1. To determine whether SPG blocks can be effective in migraine headache prevention at a lower frequency of administration than in previous studies.

2. To determine if there is a difference in efficacy between lidocaine, bupivacaine, and ropivacaine.

3. To determine whether the repeated use of SPG blocks every 2 to 4 months for 3 treatments will have a cumulative effect, with subsequent treatments providing better and longer lasting effects on headache frequency and severity.

4. To determine if repetitive SPG blocks can reduce the need and use of acute treatments and emergency room visits

HM: Is there a certain patient subtype that is more likely to respond to treatment?

NR: There is a possibility that patients with post-traumatic chronic migraine could greatly benefit from this procedure. We noted that the SPG block was the treatment that broke the daily cycle of pain for the patients in this group. Whether it is statistically significant needs to be determined by the future studies.

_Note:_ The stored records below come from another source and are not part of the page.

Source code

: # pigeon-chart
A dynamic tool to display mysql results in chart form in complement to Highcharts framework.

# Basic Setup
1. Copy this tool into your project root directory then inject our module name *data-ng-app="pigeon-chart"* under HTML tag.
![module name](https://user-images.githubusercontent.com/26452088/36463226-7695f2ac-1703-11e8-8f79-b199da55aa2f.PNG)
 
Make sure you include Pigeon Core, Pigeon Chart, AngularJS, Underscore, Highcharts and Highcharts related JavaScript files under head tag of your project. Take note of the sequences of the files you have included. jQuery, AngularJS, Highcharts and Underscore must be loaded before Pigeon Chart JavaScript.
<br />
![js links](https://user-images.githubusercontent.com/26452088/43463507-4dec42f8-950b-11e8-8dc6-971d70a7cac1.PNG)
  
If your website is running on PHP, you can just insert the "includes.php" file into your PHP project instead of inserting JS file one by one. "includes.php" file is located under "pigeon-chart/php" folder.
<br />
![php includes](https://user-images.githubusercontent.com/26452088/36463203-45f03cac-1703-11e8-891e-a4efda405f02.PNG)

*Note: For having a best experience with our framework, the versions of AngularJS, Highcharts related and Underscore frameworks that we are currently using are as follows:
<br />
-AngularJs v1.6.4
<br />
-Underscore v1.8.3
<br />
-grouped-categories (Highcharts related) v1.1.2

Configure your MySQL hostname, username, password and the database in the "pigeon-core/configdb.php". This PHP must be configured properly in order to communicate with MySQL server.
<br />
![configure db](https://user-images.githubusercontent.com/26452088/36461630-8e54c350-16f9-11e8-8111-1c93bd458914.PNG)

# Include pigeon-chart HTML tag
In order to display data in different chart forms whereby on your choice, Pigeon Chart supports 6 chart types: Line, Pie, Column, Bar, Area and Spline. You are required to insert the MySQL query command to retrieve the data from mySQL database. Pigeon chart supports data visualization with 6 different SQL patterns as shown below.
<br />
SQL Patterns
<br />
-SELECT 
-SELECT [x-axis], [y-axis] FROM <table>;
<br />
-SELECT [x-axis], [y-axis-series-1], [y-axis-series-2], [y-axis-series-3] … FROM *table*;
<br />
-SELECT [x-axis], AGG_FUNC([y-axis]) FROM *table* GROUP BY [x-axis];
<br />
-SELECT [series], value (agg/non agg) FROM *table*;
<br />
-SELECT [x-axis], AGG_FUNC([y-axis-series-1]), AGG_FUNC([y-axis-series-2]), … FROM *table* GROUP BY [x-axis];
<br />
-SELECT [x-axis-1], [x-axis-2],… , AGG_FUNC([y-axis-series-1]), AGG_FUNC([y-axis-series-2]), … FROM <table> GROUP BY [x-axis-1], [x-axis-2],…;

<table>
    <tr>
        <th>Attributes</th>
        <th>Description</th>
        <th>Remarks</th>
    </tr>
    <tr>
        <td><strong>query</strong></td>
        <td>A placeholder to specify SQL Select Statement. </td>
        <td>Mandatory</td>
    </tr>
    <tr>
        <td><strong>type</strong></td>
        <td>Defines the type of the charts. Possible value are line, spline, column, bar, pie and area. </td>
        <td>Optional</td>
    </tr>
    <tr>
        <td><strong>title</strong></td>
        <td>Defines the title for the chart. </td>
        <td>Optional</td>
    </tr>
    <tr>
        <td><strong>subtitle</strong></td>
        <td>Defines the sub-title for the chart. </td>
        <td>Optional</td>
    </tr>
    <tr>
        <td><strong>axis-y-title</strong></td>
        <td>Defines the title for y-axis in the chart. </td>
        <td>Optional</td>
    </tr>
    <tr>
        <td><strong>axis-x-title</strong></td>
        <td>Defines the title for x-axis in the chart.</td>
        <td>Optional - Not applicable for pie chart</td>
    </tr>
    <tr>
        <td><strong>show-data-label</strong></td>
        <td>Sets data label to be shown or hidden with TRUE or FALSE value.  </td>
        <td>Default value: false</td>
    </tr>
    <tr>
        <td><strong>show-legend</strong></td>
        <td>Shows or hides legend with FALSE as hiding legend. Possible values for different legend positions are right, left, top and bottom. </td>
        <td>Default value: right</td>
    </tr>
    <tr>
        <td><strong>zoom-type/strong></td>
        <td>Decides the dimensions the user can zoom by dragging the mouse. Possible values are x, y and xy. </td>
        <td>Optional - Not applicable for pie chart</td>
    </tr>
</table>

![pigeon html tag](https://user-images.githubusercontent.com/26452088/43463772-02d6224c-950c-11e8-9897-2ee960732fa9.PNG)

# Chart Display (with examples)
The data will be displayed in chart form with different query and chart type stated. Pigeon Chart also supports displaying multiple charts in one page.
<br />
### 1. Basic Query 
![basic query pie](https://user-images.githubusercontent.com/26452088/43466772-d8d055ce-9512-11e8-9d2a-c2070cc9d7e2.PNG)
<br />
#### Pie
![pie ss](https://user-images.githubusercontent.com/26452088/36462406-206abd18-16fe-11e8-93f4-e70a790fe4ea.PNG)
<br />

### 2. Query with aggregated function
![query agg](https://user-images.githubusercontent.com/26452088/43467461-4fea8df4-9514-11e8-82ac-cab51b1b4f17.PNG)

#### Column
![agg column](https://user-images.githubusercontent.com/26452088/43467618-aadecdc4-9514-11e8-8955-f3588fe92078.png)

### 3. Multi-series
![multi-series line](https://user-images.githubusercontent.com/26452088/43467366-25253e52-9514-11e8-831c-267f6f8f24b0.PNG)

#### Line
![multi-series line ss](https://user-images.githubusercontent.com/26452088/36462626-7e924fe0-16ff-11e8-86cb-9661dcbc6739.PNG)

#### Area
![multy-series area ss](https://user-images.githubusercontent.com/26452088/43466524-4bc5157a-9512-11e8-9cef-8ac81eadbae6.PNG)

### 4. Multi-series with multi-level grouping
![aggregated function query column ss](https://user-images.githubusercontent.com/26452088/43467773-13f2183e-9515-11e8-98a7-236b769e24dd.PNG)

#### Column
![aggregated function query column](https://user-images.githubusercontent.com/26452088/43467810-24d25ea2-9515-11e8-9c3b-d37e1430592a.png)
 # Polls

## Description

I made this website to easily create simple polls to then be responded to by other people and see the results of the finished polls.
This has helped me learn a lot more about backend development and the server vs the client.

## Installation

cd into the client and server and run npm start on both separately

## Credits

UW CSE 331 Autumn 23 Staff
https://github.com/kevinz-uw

HM: You mentioned a bad taste as an adverse effect of the procedure. How long does it last?

NR: Bad taste usually resolves within a few minutes, up to an hour after procedure.

HM: Do neurologists need special training to learn how to use the topical treatment?

NR: There are various methods for performing SPG blocks, some of which are more invasive and risk-prone than using catheter applications. The new catheter application option, which we started to utilize a couple of years ago, is easy to use and we are teaching our headache fellows and other colleagues in neurology how to use it with success.

Editor's note: This article was posted on February 6, 2019 and has since been updated.